Hoosier motorists will continue feeling some extra pain at the pump even if gasoline prices keep incrementally falling as they have for more than 30 days in a row.
Blame Indiana's record-high fuel taxes.
The Department of Revenue announced Monday that the applied 7% sales tax on all Indiana gasoline purchases in August will be 29.4 cents per gallon — the highest in state history.
The increase, from a record 29.1 cents per gallon in July, is based on the statewide average pre-tax price for gasoline ($4.1934 per gallon) during the June 16-July 15 tracking period.
Indiana is one of just 16 states, including Illinois and Michigan, where gasoline purchases are subject to sales tax. The majority of the country opts not to double-tax gasoline purchases by collecting both a gasoline tax and its sales tax on gasoline.
The gasoline tax in Indiana now stands at 33 cents per gallon, up from 32 cents per gallon in June and 18 cents per gallon in 2017, in accordance with a state law enacted by the Republican-controlled General Assembly and Republican Gov.

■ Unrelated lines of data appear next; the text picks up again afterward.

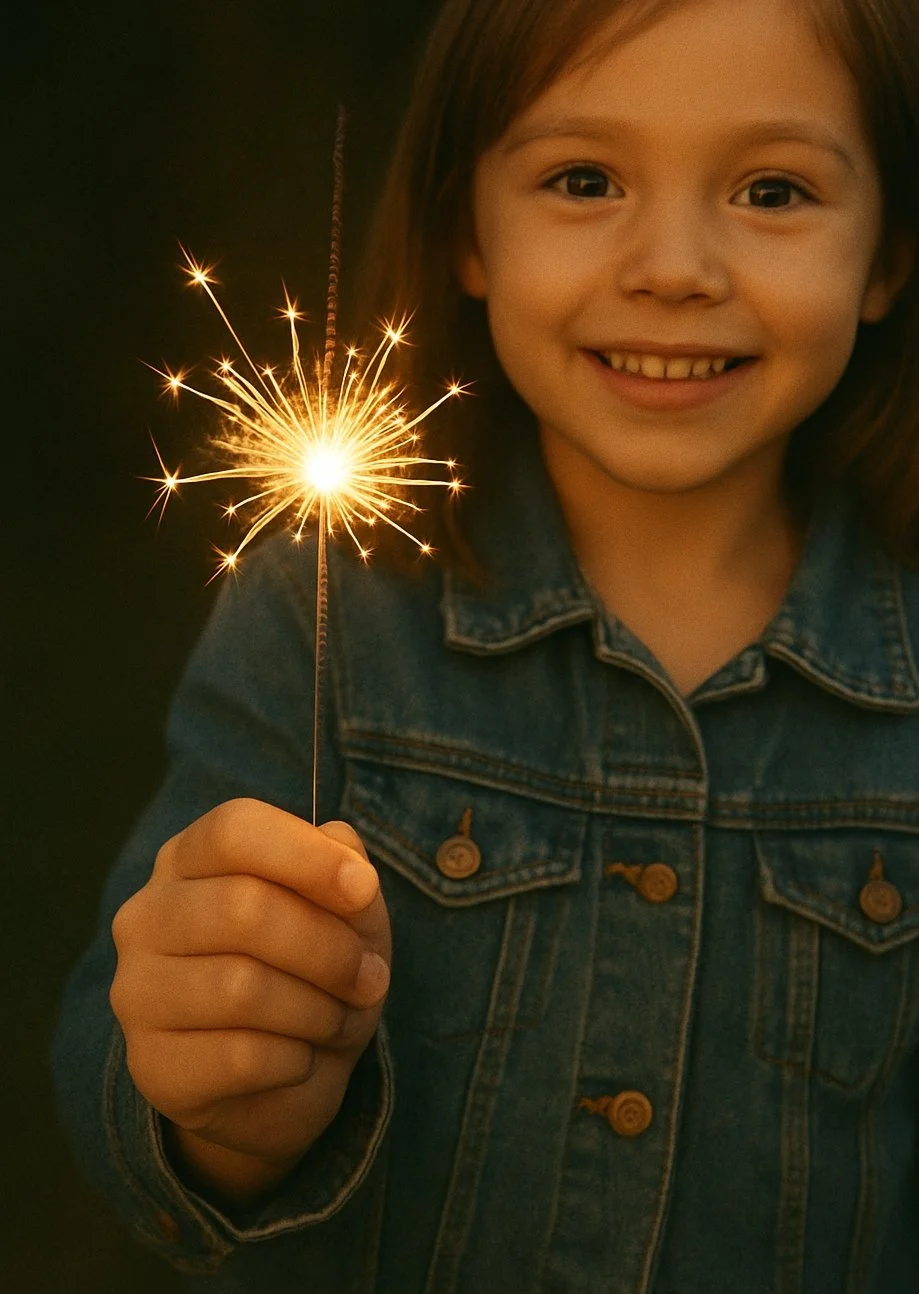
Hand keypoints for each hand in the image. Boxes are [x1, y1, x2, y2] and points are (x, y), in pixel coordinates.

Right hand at [110, 800, 391, 1174]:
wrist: (280, 1084)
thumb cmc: (311, 971)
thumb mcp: (344, 909)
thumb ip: (344, 864)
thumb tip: (341, 849)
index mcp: (189, 858)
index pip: (234, 830)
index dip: (307, 856)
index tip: (365, 889)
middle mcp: (148, 916)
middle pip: (242, 907)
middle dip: (329, 949)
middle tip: (370, 979)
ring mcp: (138, 991)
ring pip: (241, 987)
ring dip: (318, 1010)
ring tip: (338, 1020)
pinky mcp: (152, 1065)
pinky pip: (240, 1057)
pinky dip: (295, 1060)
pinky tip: (299, 1059)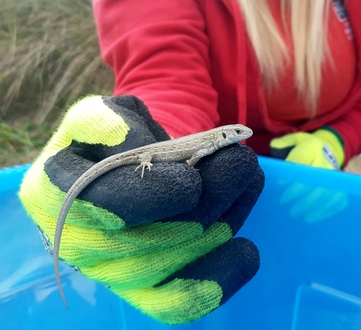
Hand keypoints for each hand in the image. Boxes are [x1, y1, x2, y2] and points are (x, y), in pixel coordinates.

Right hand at [19, 95, 263, 323]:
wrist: (126, 164)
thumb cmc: (114, 138)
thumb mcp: (106, 115)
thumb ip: (111, 124)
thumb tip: (139, 148)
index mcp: (54, 192)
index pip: (99, 204)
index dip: (149, 195)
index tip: (192, 178)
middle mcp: (79, 240)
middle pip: (147, 239)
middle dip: (206, 200)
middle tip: (241, 163)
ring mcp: (112, 269)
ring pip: (172, 265)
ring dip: (223, 222)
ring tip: (250, 180)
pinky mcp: (143, 287)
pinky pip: (176, 302)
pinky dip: (216, 281)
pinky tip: (247, 250)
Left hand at [270, 128, 346, 221]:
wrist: (329, 149)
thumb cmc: (304, 148)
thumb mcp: (294, 140)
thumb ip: (282, 145)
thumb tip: (274, 151)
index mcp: (312, 147)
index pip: (302, 160)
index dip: (291, 173)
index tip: (279, 184)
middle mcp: (327, 161)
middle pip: (315, 179)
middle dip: (298, 192)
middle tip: (283, 202)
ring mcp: (336, 176)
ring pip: (327, 192)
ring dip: (310, 204)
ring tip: (294, 213)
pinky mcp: (342, 188)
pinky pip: (337, 201)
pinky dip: (325, 211)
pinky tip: (310, 218)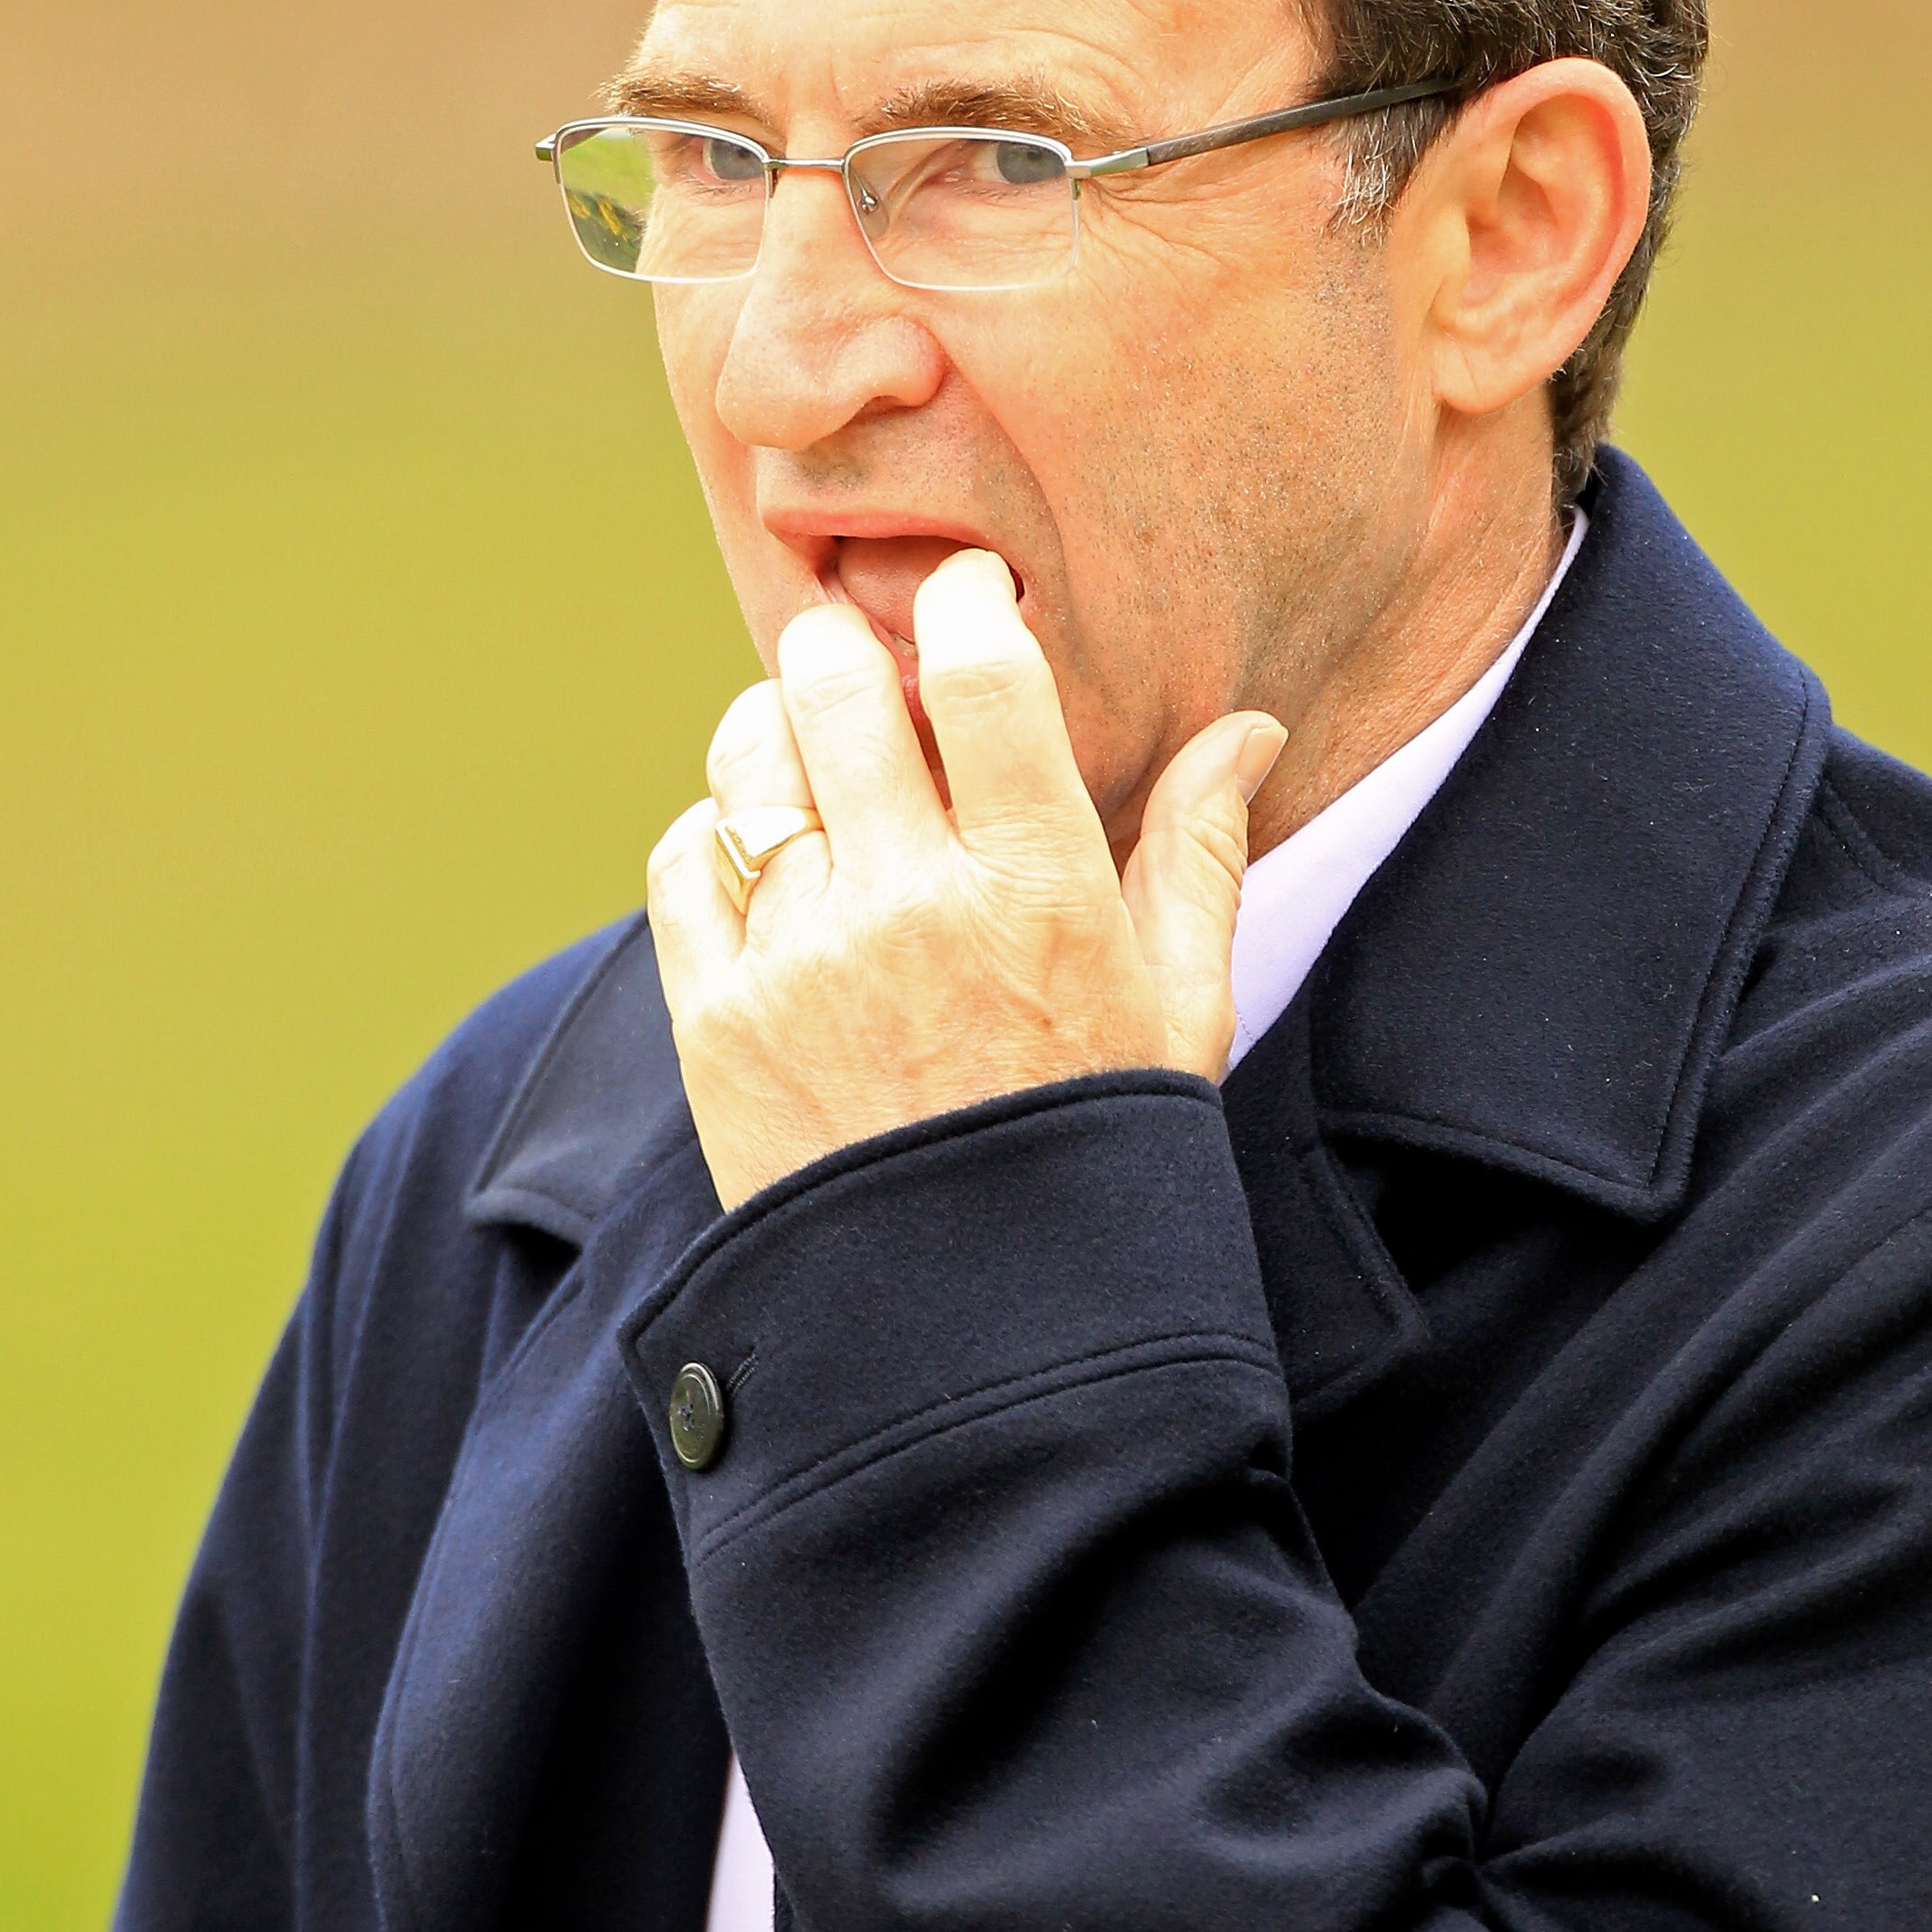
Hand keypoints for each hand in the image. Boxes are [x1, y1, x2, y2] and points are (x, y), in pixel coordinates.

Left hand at [647, 550, 1284, 1213]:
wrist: (978, 1331)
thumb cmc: (1098, 1154)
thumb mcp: (1182, 1010)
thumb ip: (1198, 853)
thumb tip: (1243, 727)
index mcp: (1039, 890)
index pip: (982, 670)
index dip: (965, 600)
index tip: (968, 601)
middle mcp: (910, 906)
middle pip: (834, 680)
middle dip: (850, 650)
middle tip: (872, 670)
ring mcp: (800, 961)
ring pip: (749, 756)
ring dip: (778, 733)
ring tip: (817, 763)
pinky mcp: (715, 1021)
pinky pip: (687, 859)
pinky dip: (721, 836)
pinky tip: (770, 864)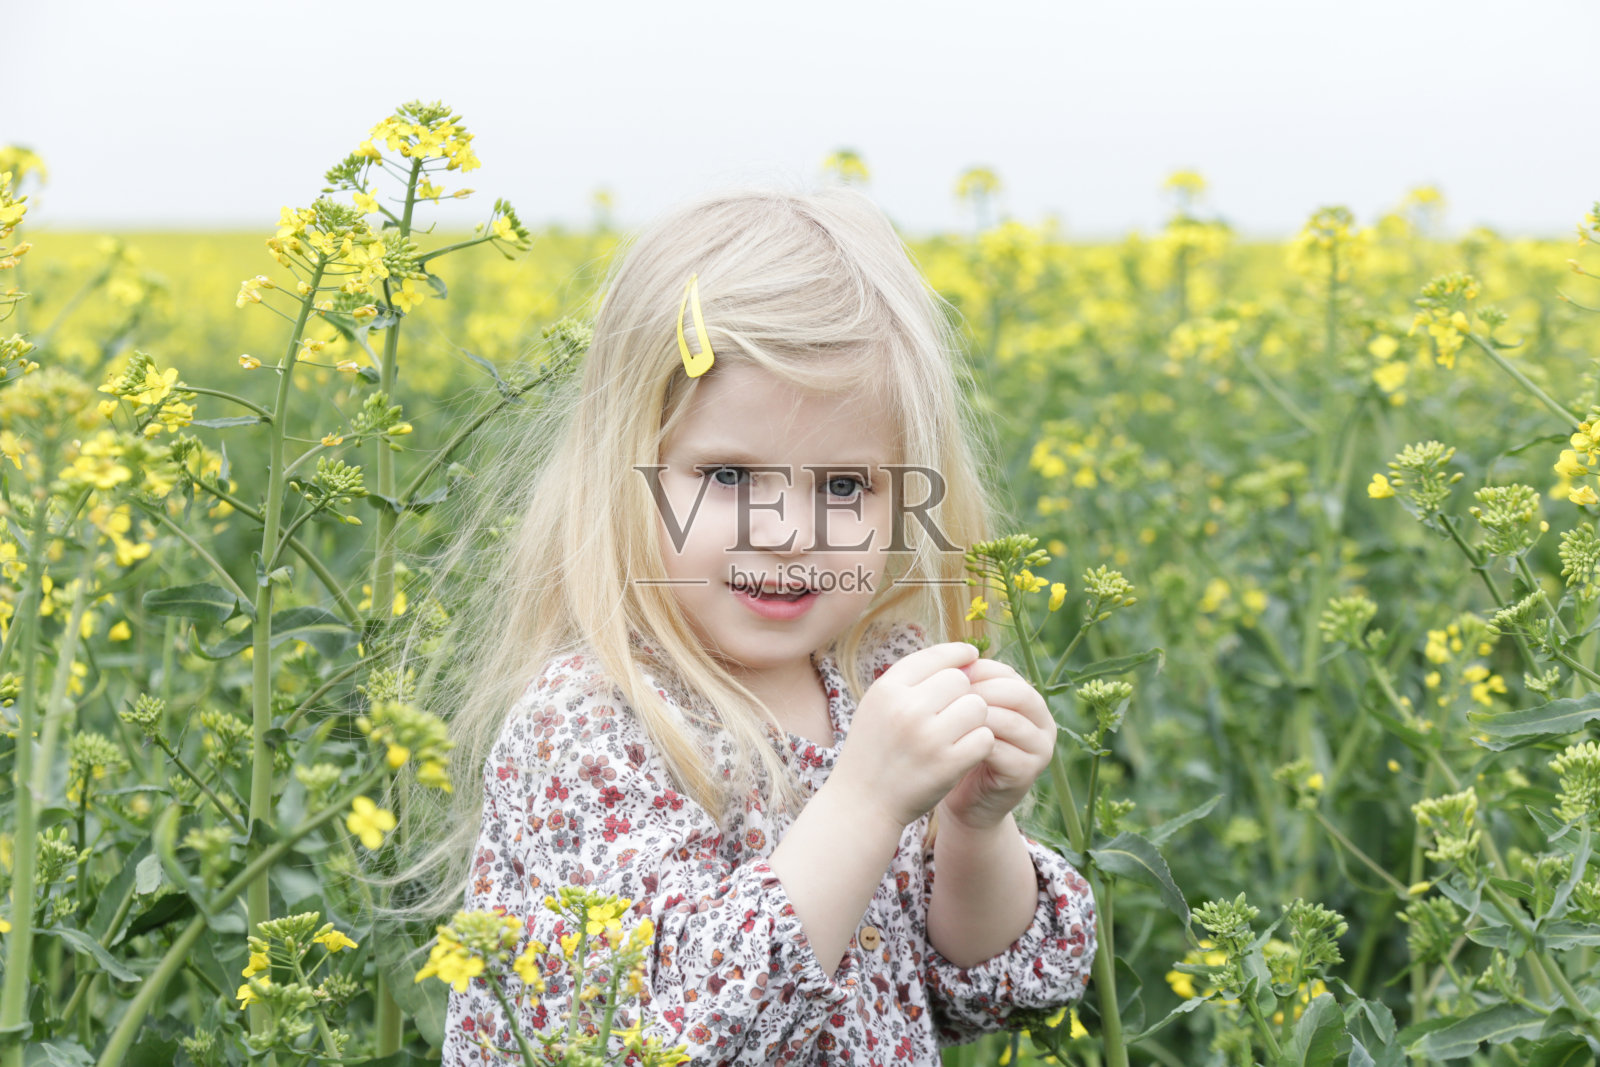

Eric Holcomb to generate more revenue for road construction projects.
As a result, the gas prices Hoosiers pay in August will consist of 80.8 cents per gallon in taxes, including the state sales tax on gasoline, the state gasoline tax and the 18.4 cents per gallon federal gas tax.
Records show wholesale gasoline prices have fallen from a peak of $4.31 per gallon June 8 to approximately $3.25 per gallon Monday.
But the wholesale price likely will need to drop another 8-10% to under $3 per gallon to bring prices at most Northwest Indiana gas stations below $4 per gallon after adding in taxes and profit.
However, even if the wholesale price drops further to $2.50 per gallon, the price at the pump in Indiana still will be boosted by a minimum of 80.8 cents per gallon for taxes — at least until the applied sales tax rate is adjusted again for September.
Statehouse Democrats are hoping to change this during the special legislative session that begins July 25.
They plan to propose temporarily suspending Indiana's 62.4 cents per gallon in gasoline taxes for several months, and replacing the lost revenue with excess budget reserves, to immediately bring down the price Hoosiers pay at the pump.
Republicans have a different idea. They want to send checks worth $225 to eligible Hoosier taxpayers to help defray the impact of inflation on all consumer goods, not just gasoline.
State Sen. Rodney Pol, D-Chesterton, said that while he agrees a state check will aid many Hoosiers, suspending the state's record-high gasoline taxes will more quickly help Indiana motorists and businesses save money every time they fill up their vehicles.
"Many small businesses, trucking companies and nonprofits like Meals on Wheels won’t directly benefit from these rebate checks and are getting hit hard by skyrocketing gas prices," Pol said.
"Additionally, I share the concerns of many Hoosier economists about the increase in inflation that is projected following the direct rebates. We must stop being so reactionary to these economic issues and instead proactively invest in our future," he added.
Across the state line, Illinois' gasoline tax currently is 39.2 cents per gallon and the state sales tax on gasoline is 55.9 cents per gallon for the July 1-Dec. 31, 2022, period.
Cook County, Illinois, then adds its own 6 cents per gallon gasoline tax and an additional 1.75% sales tax. Gasoline purchased in Chicago includes all the state and Cook County taxes, plus a city gasoline tax of 8 cents per gallon and the city's 1.25% sales tax.